Tal como todas as proteínas, o colagénio é codificado por genes. Os genes dizem às nossas células como devem trabalhar e quase sempre funcionam como é suposto. Mas, por vezes, ocorrem as chamadas “mutações”. São mudanças que interferem com o normal funcionamento dos genes.

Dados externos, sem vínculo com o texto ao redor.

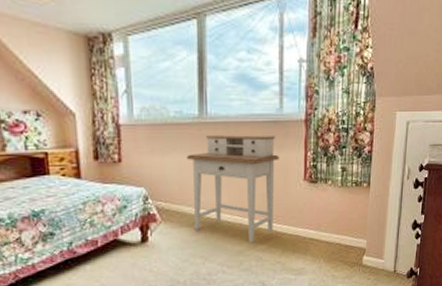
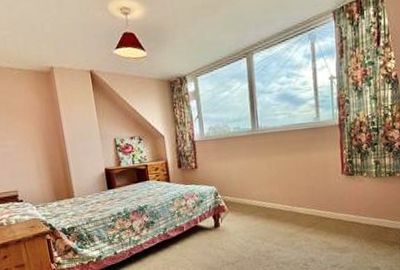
desk: present [186,135,279,244] -> none [245,140,319,227]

No caso da OI, ocorre uma mutação num determinado gene codificador do colagénio. O gene sofre um defeito e dá instruções erradas às células. As células passam a fabricar colagénio deficiente ou pouco colagénio, como refere Patrícia Dias. O resultado é uma estrutura óssea pouco saudável. Os ossos são mais frágeis, pouco densos e mais propensos a fraturas.

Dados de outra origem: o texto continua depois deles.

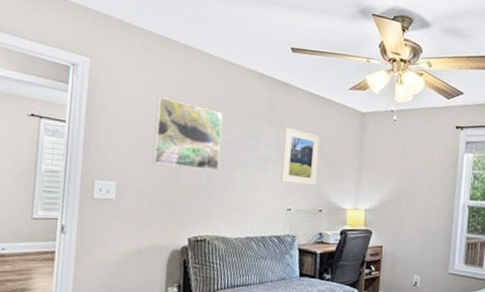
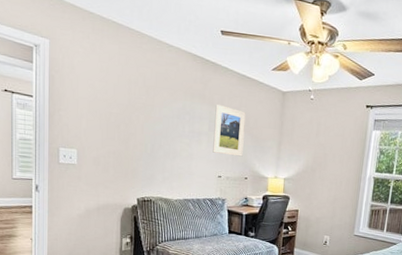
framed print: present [152,96,223,172] -> none [105,75,163,143]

E, além de genética, a doença é hereditária. Pode ser transmitida de pais para filhos. “A informação genética que diz como o nosso colagénio deve ser sintetizado – produzido – vem dos nossos pais. E se os pais tiverem um gene defeituoso, com informação errada, há cinquenta por cento de probabilidade de passa-lo para os filhos”, afirma Fátima Godinho, reumatologista. Aconteceu na família Gil.
Em situações mais raras, a osteogénese imperfeita é contraída em famílias sem história da doença. “Há um erro na passagem de informação dos nossos pais para nós, mas não quer dizer que a deles esteja errada. Só que ocorre uma perturbação num gene e isso dá origem a uma mutação de novo”, diz a médica.
Usar o humor contra a doença
Transformar a debilidade em força é uma forma de combater a OI. No caso da família Simões, o humor é a arma forte. Mãe e filhos rejeitam o rótulo de “coitadinhos” e lembram as fraturas com gargalhadas. Maria Beatriz Simões, a mãe, ainda hoje se admira com uma história caricata. Chegou a partir uma costela e não sabia. Só tinha dores quando tossia. “Quando vi o raio-x, até disse que não era meu. Nem sei como parti a costela, mas acho que foi a apanhar uma bacia de roupa”, conta.
A filha, Rute, ri-se quando recorda a fratura num pé. “Fui tomar uma injeção, queria fugir às agulhas, dei um pontapé na enfermeira e fraturei o pé”. O irmão, Tomás, também se juntou à risada. Partiu um braço enquanto entregava um trabalho à professora. “Estava distraído, tropecei no caixote do lixo da sala de aula e parti o braço”. De sorriso sempre presente, Maria, Rute e Tomás fazem da adversidade um motivo para a galhofa.
A Osteogénese Imperfeita em livro
Os dias não são maus. São apenas menos bons. “Temos ossos frágeis e um espírito inquebrável”. As palavras são de Ana Simão. A escritora falou ao JPN a título próprio, mas vê nos doentes com OI uma força natural. A prova do alento está reunida nas 192 páginas do livro “A Menina dos Ossos de Cristal”. É um testemunho de esperança e otimismo.